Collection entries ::
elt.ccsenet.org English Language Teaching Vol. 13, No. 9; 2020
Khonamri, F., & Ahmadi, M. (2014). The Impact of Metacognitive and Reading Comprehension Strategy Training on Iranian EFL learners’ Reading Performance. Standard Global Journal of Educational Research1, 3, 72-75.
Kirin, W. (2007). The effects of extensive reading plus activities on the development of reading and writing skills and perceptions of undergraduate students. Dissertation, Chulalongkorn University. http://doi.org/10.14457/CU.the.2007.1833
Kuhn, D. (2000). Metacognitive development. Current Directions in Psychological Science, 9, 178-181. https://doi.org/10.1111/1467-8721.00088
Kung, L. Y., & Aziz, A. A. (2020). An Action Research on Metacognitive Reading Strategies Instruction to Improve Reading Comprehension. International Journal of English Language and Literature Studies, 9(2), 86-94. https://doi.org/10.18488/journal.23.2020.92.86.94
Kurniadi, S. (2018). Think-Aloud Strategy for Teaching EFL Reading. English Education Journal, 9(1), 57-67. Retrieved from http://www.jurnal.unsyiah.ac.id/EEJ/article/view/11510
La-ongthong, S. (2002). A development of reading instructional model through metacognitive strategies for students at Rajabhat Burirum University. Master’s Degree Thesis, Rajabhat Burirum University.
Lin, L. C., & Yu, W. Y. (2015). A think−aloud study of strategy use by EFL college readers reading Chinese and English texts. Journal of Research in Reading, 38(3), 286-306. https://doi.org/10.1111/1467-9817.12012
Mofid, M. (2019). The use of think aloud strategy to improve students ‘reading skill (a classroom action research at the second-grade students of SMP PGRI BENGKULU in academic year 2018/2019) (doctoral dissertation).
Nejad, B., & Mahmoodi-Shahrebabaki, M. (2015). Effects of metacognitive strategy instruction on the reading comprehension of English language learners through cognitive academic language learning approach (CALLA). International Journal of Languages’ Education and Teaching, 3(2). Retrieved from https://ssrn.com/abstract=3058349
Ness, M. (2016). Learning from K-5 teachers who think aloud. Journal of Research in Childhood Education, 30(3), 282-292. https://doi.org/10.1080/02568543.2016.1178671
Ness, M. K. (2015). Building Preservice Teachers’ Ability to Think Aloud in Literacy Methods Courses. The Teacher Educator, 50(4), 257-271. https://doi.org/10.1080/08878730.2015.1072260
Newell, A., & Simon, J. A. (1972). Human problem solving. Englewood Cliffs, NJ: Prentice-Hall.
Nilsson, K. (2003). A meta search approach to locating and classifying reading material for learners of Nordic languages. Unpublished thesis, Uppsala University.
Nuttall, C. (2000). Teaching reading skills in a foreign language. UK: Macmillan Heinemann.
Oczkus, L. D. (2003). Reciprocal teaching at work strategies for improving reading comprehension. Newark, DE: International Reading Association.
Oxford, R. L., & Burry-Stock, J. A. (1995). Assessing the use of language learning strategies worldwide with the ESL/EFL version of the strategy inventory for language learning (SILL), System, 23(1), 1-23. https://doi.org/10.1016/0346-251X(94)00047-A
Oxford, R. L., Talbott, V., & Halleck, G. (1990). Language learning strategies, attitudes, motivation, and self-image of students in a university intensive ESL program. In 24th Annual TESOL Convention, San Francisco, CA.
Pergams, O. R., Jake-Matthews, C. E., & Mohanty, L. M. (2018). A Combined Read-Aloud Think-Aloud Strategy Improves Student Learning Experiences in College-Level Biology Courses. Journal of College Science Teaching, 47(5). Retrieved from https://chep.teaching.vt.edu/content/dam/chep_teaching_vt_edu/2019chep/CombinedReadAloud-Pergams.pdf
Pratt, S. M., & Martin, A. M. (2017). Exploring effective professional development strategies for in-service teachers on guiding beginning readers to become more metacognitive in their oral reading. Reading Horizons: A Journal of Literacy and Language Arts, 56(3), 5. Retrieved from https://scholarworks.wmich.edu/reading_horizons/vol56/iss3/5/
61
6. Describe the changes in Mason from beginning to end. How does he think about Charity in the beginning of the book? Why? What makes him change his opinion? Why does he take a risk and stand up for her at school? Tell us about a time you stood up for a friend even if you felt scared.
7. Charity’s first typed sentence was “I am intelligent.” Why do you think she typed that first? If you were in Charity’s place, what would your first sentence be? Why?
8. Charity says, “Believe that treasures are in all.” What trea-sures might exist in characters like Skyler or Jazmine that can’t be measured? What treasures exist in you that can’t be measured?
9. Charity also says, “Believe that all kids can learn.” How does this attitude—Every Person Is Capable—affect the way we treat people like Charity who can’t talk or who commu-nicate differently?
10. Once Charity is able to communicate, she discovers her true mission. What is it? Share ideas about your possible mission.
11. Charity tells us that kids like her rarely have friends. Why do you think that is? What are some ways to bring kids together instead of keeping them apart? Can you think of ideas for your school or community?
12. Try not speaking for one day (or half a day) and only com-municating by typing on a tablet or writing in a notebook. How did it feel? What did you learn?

Aim of the task ::
Which lines in the data above hold the string "Believe"? Return each of them.

Task output ::
8. Charity says, “Believe that treasures are in all.” What trea-sures might exist in characters like Skyler or Jazmine that can’t be measured? What treasures exist in you that can’t be measured?
9. Charity also says, “Believe that all kids can learn.” How does this attitude—Every Person Is Capable—affect the way we treat people like Charity who can’t talk or who commu-nicate differently?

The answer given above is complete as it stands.